Been running the system for 5 years now without a hitch. I actually take advantage of the cool slab (compared to outside ambient) in the summer by opening the tempering circuit entirely and closing off the heated fluid feed side and allowing the PEX to circulate cooled fluid in the slab, normalizing the temperatures in the shop. I still maintain a closed system and keep the static pressure at 7.5 pounds.

Best investment in heat/cool I ever made and I put it in myself.

IMO, thats the only way to go.
 
   / Cost of heating a shop #7  
I too would say look at the closed cell foam spray on, and add a 2nd layer of open cell foam on inside with a final top coat to fill up to level with closed cell.

lots of ways to do it, the polystyrene can mold between layers if moisture gets in between wood and it.

Mark
 
   / Cost of heating a shop
  • Thread Starter
#8  
Lots of good information here. Thanks guys!

Good snag on the insulation amounts quoted especially on the ceiling. I'll bump it up! The real question is what the monthly cost difference would be for heating/cooling a SIP (way tight) vs pole barn (much less tight with less 'effective' R values) structure of this size. I'm trying to justify the SIP path on the numbers alone - something that may not be possible.
 
Last edited:
   / Cost of heating a shop #9  
Spray foam it.

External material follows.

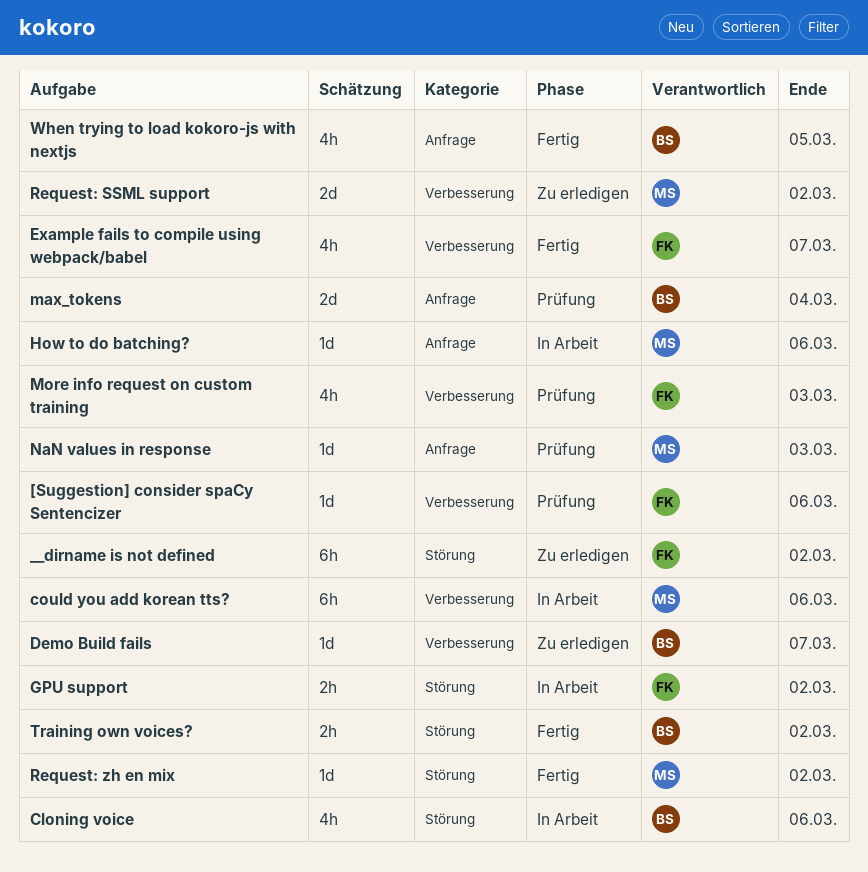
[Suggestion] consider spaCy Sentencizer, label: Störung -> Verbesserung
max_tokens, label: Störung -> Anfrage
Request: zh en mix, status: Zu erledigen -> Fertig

You live in Iowa so go geothermal.
 
   / Cost of heating a shop #10  
I think a big factor will be the type of openings and how they are used.

The SIP big advantage is how well "sealed" the building is - do a heat load calculation and you will find that most heating $'s are for incoming air through doors, windows, cracks etc in the envelope. The SIP will minimize this, but if you have several large overhead doors and they are open for any period of time the delta you see with the SIP vs the standard pole barn insulation approach will be minimal.

Spray foam in the pole barn will help seal up the package but same concern related to openings.

To get your answer for cost you will need to do a load estimate to determine expected power usage and then apply electricity cost and mechanical efficiency ratings to determine net cost and delta.

I have thermocore SIPs on my house and absolutely would use them again - that said they do nothing for me where I have windows and doors and in my heat load analysis my power requirements for the package associated with heat transfer through the walls using SIPs vs blown cellulose was ~ 10% of total.
My heat load for air infiltration (assumed a very tight house with SIPs -.6 ach, and typical for blown cellulose - 3 ach) was 40% of total for a delta!

My neighbors pole barn sits high on hill like my house and when the typical 30+ mph wind is blowing here I find very few breezes in my house, his pole barn though (with large blanket fiberglass batts and minimal caulking) it is very windy inside the building with doors closed (obviously not 30mph windy, but feels like fans are turned on).

My key point is to focus on sealing the building 1st once that is covered then you will start to see benefit with higher insulation value although diminishing return - the SIPs can help seal the building but at a cost, and if the building can't be sealed (due to many openings etc) then I wouldn't waste the $'s for the SIPs.